__FRAGMENTO SELECCIONADO__.
━━━━━━━━━━━━━━━━━━━━

Tenía que llegar una noche intrascendente como
ésta para volver a redactar un texto. La hipocresía de no considerar al resto
de las noches de mi vida igual de irrelevantes es brutal; sin embargo hay veces
que tengo que forzar el comienzo de un párrafo para poder tomar inercia
suficiente para desparramarme por completo en una hoja de papel virtual. Qué
asco de oración, por cierto.
La leve resequedad emocional que siento de
momento se encuentra por demás justificada. Las excusas son innumerables y
todas retoman una vez más los viejos discursos que condenan el estado actual de
una sociedad dormida, perdida y enferma.
Pareciera incluso que nos jactamos, cual tren a
la deriva, de un extraño sentido de heroísmo trágico en el cuál la estética y
violenta escena de nuestro descarrilamiento es una obra de arte que exalta la
vacuidad del brutal Universo. ¿Hay acaso mayor auto-indulgencia que el pensarse
protagonista de un drama cósmico?

━━━━━━━━━━━━━━━━━━━━

__TAREAS__.
1) Indica si cada afirmación coincide con el fragmento seleccionado y cita las palabras que lo deciden:
(a) Quien escribe reconoce que a veces debe forzar el inicio de un párrafo.
(b) La sociedad actual se describe como despierta.
(c) Quien escribe considera injustificada su resequedad emocional.
2) Responde según el fragmento seleccionado:
(a) ¿Qué adjetivo se aplica a la noche en que se vuelve a redactar un texto?
(b) ¿Qué se dice que son innumerables?
(c) ¿Con qué se compara al "nosotros" que se jacta de un heroísmo trágico?
3) Prolonga el fragmento sobre la noche en que se vuelve a escribir, a partir de la pregunta con que termina.
Este material proviene de otra fuente.

__MATERIAL EXTRAÍDO__.
━━━━━━━━━━━━━━━━━━━━

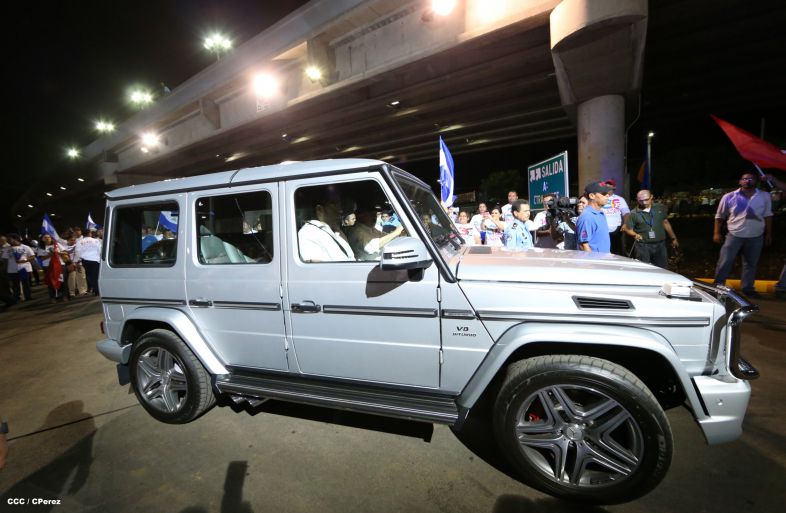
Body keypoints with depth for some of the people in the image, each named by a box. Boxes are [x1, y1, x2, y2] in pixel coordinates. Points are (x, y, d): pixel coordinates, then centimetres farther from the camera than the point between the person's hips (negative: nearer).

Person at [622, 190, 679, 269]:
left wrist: (673, 238, 20)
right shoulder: (634, 214, -6)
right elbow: (627, 228, 1)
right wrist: (635, 234, -16)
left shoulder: (660, 208, 5)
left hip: (660, 245, 3)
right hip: (643, 247, -3)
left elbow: (665, 223, 15)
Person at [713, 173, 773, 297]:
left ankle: (748, 288, 23)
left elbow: (767, 215, 10)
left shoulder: (765, 196, 4)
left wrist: (768, 234, 8)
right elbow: (719, 216, 3)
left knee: (751, 263, 12)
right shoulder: (729, 197, -3)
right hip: (734, 235, -2)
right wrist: (716, 233, -3)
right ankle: (718, 287, 4)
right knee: (725, 262, -5)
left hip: (756, 237, 3)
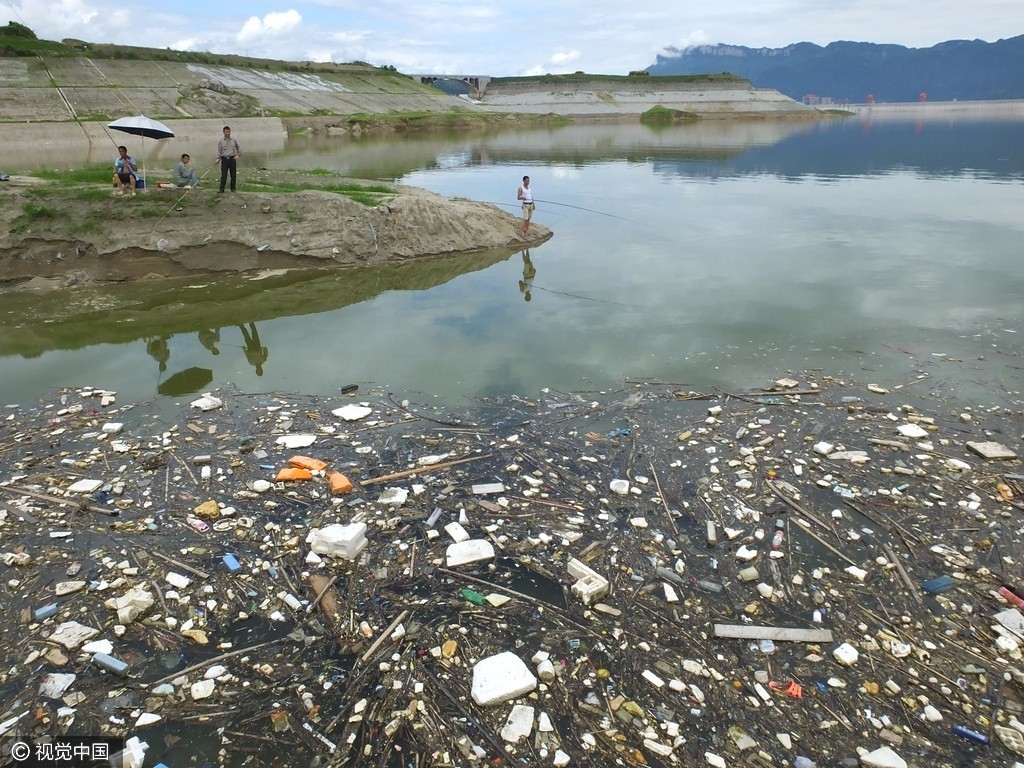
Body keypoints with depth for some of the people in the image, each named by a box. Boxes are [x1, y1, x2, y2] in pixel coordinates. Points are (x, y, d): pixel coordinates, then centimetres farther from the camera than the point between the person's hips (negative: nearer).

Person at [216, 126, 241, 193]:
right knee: (223, 175, -5)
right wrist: (218, 158, -8)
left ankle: (233, 188, 13)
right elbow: (219, 151, 3)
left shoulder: (234, 140, 8)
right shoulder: (220, 142, 5)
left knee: (233, 175, 4)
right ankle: (221, 188, -4)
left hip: (232, 159, 2)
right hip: (224, 159, -1)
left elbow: (239, 148, 19)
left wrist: (238, 155, 6)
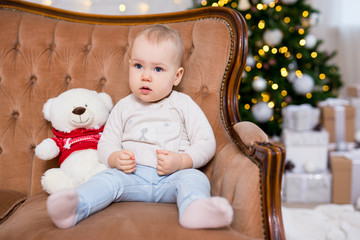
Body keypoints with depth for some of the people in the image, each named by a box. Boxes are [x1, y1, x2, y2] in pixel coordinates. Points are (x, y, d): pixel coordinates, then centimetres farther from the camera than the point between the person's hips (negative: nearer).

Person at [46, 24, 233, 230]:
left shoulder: (183, 105, 10)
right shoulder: (124, 107, 17)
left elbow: (206, 143, 4)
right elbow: (107, 142, 15)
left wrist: (181, 161, -14)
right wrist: (115, 158, -10)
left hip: (172, 176, -1)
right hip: (133, 174, 2)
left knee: (195, 179, -31)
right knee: (108, 179, -26)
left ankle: (196, 210, -62)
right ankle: (76, 207, -50)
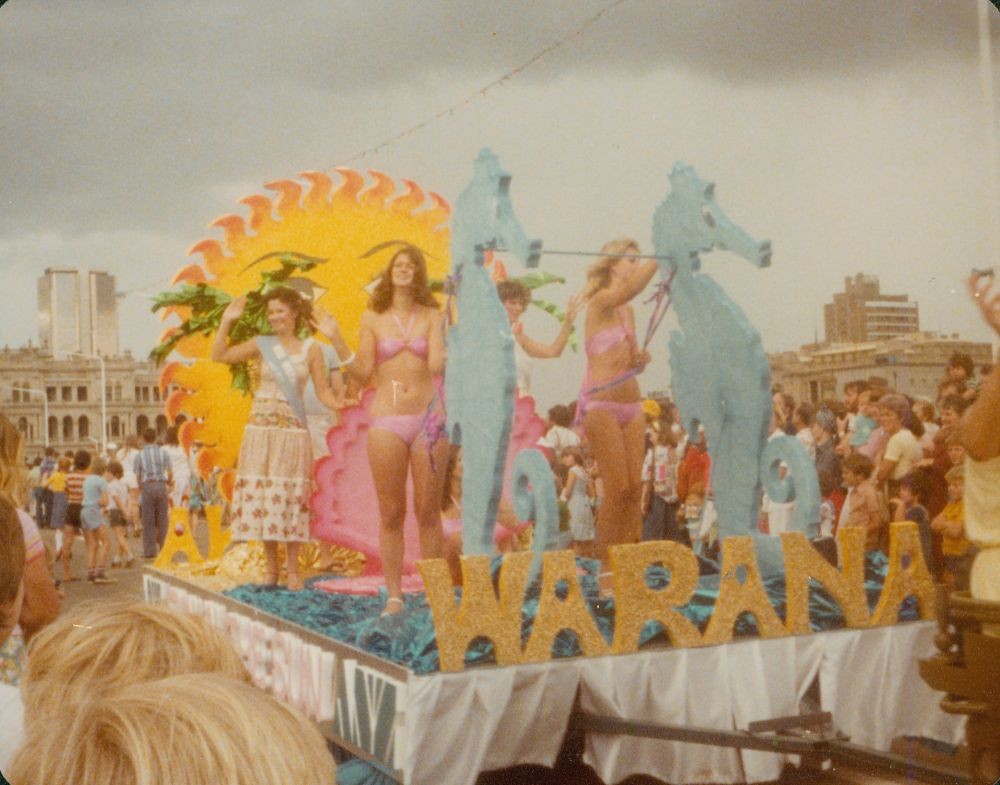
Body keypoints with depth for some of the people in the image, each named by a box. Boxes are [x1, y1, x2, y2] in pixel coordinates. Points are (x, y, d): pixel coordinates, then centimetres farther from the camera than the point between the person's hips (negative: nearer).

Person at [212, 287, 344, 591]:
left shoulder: (311, 349, 2)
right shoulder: (262, 345, 6)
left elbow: (323, 392, 2)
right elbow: (219, 355, 7)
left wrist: (341, 403, -17)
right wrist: (227, 321, 0)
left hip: (291, 430, -2)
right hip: (260, 428, 2)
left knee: (289, 497, 0)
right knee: (259, 497, 3)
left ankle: (292, 569, 8)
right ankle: (271, 568, 13)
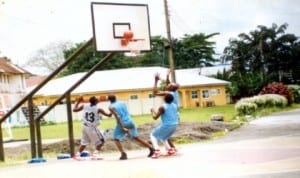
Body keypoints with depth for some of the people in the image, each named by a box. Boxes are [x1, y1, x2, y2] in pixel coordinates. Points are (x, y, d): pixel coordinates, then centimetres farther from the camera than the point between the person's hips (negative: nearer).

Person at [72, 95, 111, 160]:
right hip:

━━━━━━━━━━━━━━━━━━━━

__RESULTADOS DEL EJERCICIO__.
1)
(a) Sí: "hay veces que tengo que forzar el comienzo de un párrafo"
(b) No: "una sociedad dormida, perdida y enferma"
(c) No: "se encuentra por demás justificada"

2)
(a) Intrascendente.
(b) Las excusas.
(c) Con un tren a la deriva.

3)
Las memorias nos engañan cómo un sexto sentido
mal calibrado. De repente, cuando la oscuridad es absoluta, nos damos cuenta
que la noche nos gusta ya que nos permite olvidar momentáneamente la inercia de
una existencia que no comprendemos y que pretendemos ignorar. Que deseamos
desesperadamente ignorar.
Uno que otro golpe de cotidianidad nos recuerda
que la angustia ante la existencia es permanente; sin embargo son pocos los que
le reconocen a ese padecer su sentido eterno, su dimensión colectiva y su
importancia trascendental.
Despiertos en un sueño. Aletargados en el más
activo de los dormitares. Cansados y extenuados del no-existir. Nuestros ídolos
son más absurdos que cualquier becerro de oro. Buscamos el consuelo del café
cada mañana, justificamos nuestra adicción a ese elixir de la productividad. Le
rezamos y agradecemos el que nos permita funcionar en un mundo y en una rutina
que detestamos. Al finalizar del día añoramos el adormecer ese exceso de lucidez
automatizada que irónicamente nos mantiene con los ojos cerrados. Nos hundimos
entonces en toneladas de anestesia física, creativa y emocional. No nos permitimos
sentir y si nos detenemos es para precipitarnos a la auto-destrucción de nuestra
alma consciente.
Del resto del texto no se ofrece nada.